• **CONJUNTO DE TAREFAS**:
(A) Segundo o trecho da página, em que período foi assistido o espetáculo Caetés?
(B) Traduza para o inglês esta frase do trecho da página: "A cidade de Palmeira dos Índios tem aproximadamente 73 mil habitantes, segundo o IBGE."
(C) Reescreva a passagem do trecho da página de "Interior, relativo a" a "no espetáculo Caetés.", renomeando "Humana Cena" como "Cia. Humana".

CAETÉS_ A culpa é sua!

 

Tessitura_Lili Lucca


Para esse diálogo de tessitura trago ideias de perguntas para processos criativos: É possível transformar a história através da arte?  Porque recontar ou como contar uma história através do tempo? A minha narrativa de cena percorre quais caminhos discursivos? O que estou pronunciando na minha criação de cena?

Interior, relativo a parte de dentro, interno. Interno, que fica do lado de dentro.  Assisti em meados de setembro o espetáculo Caetés, com artistas que estão escrevendo a cena do interior do nosso estado, na busca de uma estética realista, o discurso da cena é literal e representativo, assim a Humana Cena conta sua versão no espetáculo Caetés.

A cidade de Palmeira dos Índios tem aproximadamente 73 mil habitantes, segundo o IBGE. Quantos desses habitantes foram ao teatro em 2022? Quantos de nós, mais de 3 milhões de moradores de Alagoas, assistimos a espetáculos de teatro esse ano? Eu conto em minhas caminhadas esse ano, mais de 10 espetáculos vistos, são poucos para quem trabalha na cena. Recentemente em uma rede social do Twitter uma postagem da intitulada @soldefato que dizia assim. “Você sabia que de 6 em cada 10 brasileiros nunca foram ao teatro?” Nessa postagem em sua rede social ela trazia desdobramentos sobre questões cruciais para nossa classe artística e para a população brasileira, como acesso ao teatro, falta de investimento e a desigualdade social que atinge o setor cultural.

Qual o acesso que a população alagoana tem ao teatro? Eu, como estou professora da rede pública estadual, em diálogos em sala de aula digo que essa porcentagem cairia bem mais, porém são diversas as realidades. A conversa aqui é sobre pensarmos o teatro e como seu modo de criação artística, agrega, transforma e impulsiona muito do que somos. Muitos, são os espaços que um espetáculo de teatro e os artistas que o fazem ocupam. Ocupam e com isso tem a responsabilidade de como artistas modificar e construir uma outra possibilidade de ver o mundo, para os olhos que o alcancem.

• **DADOS APRESENTADOS**:
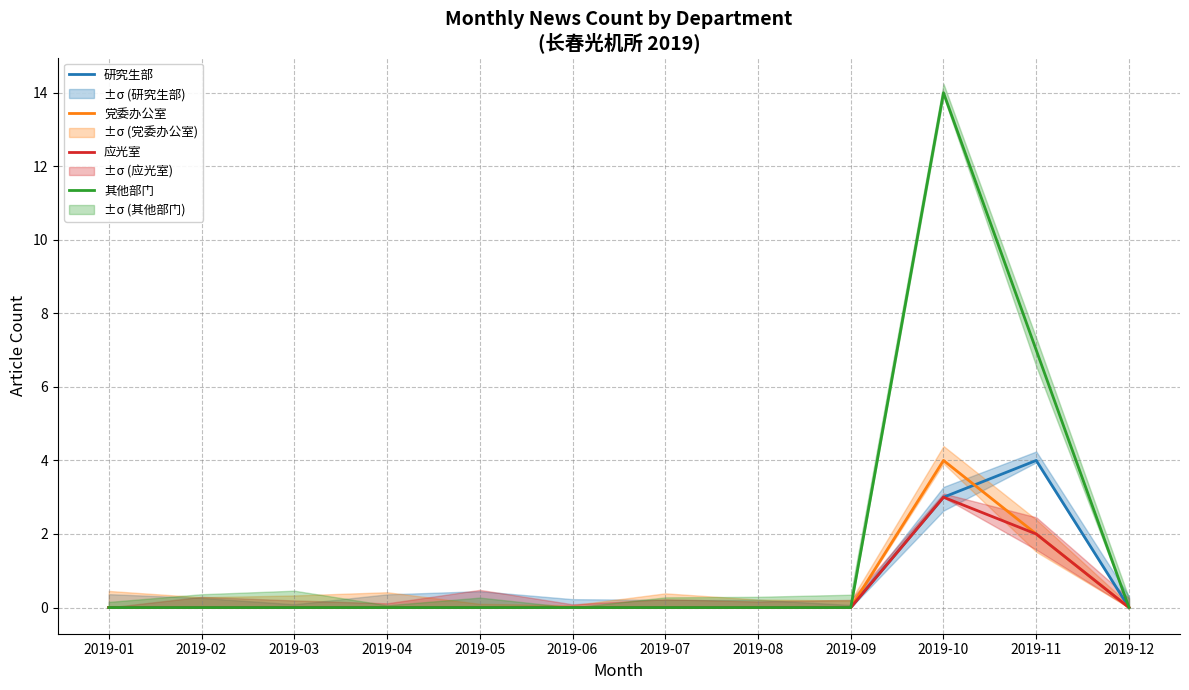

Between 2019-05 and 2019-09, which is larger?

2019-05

• **CONJUNTO DE RESPOSTAS**:
(A) Em meados de setembro.

(B) The city of Palmeira dos Índios has approximately 73,000 inhabitants, according to IBGE.

(C)
Interior, relativo a parte de dentro, interno. Interno, que fica do lado de dentro.  Assisti em meados de setembro o espetáculo Caetés, com artistas que estão escrevendo a cena do interior do nosso estado, na busca de uma estética realista, o discurso da cena é literal e representativo, assim a Cia. Humana conta sua versão no espetáculo Caetés.